TEST_TEXT = Field(sequential=True, tokenize="basic_english", include_lengths = True)

TEST_LABEL = data.LabelField(dtype = torch.float)

test_fields = [('review', TEST_TEXT),
        ('sentiment', TEST_LABEL)]


test_reviews = TabularDataset(
    path='./test_examples.csv', format='csv',
    fields=test_fields,
    skip_header=False)

# Now I need to match the test data vocabulary to the data the model was trained on

REVIEWS_ONE_TEXT = Field(sequential=True, tokenize="basic_english", include_lengths = True)

REVIEWS_ONE_LABEL = data.LabelField(dtype = torch.float)

fields_one = [('review', REVIEWS_ONE_TEXT),
        ('sentiment', REVIEWS_ONE_LABEL)]

reviews_one = TabularDataset(
    path='./reviews-one.csv', format='csv',
    fields=fields_one,
    skip_header=True)

# Split training data into train/val, this was done at training time as well, using the same seed

import random

reviews_one_train_data, reviews_one_valid_data = reviews_one.split(
    split_ratio=[.9, .1], random_state = random.seed(SEED))

# Now I need to create the vocabs

# Create vocabs
MAX_VOCAB_SIZE = 25_000

REVIEWS_ONE_TEXT.build_vocab(reviews_one_train_data, 
                 max_size = MAX_VOCAB_SIZE, 
                 vectors = "glove.6B.100d", 
                 unk_init = torch.Tensor.normal_)

REVIEWS_ONE_LABEL.build_vocab(reviews_one_train_data)

# The I need to ensure the test data has the same vocab as what the model was trained on
TEST_TEXT.vocab = REVIEWS_ONE_TEXT.vocab

TEST_LABEL.vocab = REVIEWS_ONE_LABEL.vocab

# Only now can I call test and get correct results

# Create iterators
BATCH_SIZE = 64

device = torch.device('cuda' if torch.cuda.is_available() else 'cpu')
test_iterator = data.BucketIterator(test_reviews, batch_size=BATCH_SIZE, sort=False, device = device)

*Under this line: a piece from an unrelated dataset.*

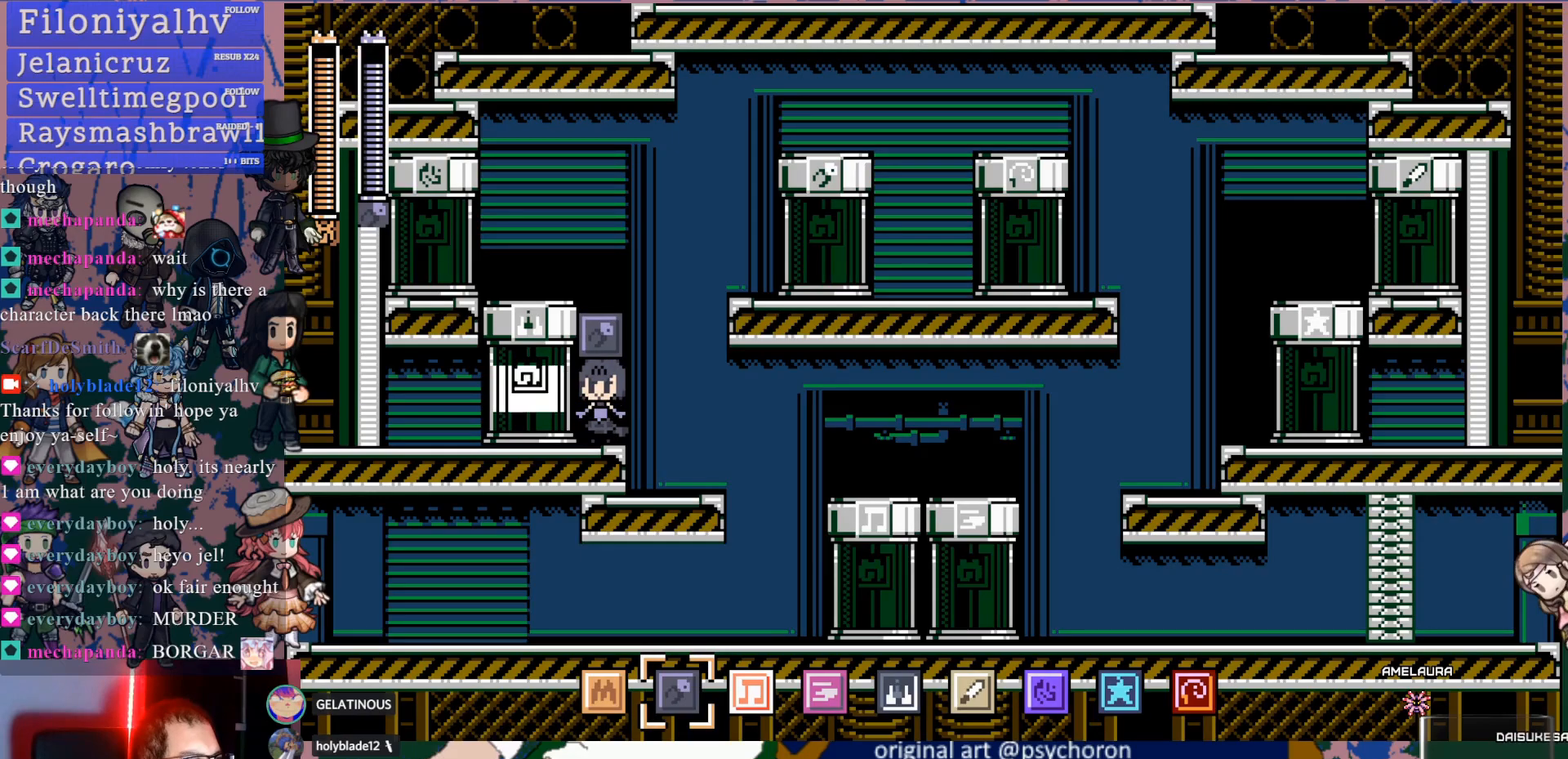
Gameplay with a controller (PlayStation layout); each line is a JSON object with the inputs held at the frame after it. "events" lists button and stick changes between this image and that frame as [ms after this image, input, new state], when the widget could be followed in between. Not read: L1 L3 R3.
{"buttons": ["DPAD_LEFT"], "left_stick": "center", "right_stick": "center", "events": [[250, "DPAD_LEFT", "down"]]}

Now this is a lot of code that I need to write just to test the model on a csv file. If I then want to use the same test set on my second model trained on a different training set, I’ll have to do the above all over again.

My question is: Is there some quicker/better way to ensure the vocab for the test data matches the one that was used at training time? Especially considering that I’ll want to train two models on separate datasets, then use the same test set on the two models.

Note also, that if the seed in the train/val split changed, or if I hadn’t set one, this would not work, because different words would end up in the training vocab, making it impossible to reproduce at test time, if the seed is not set.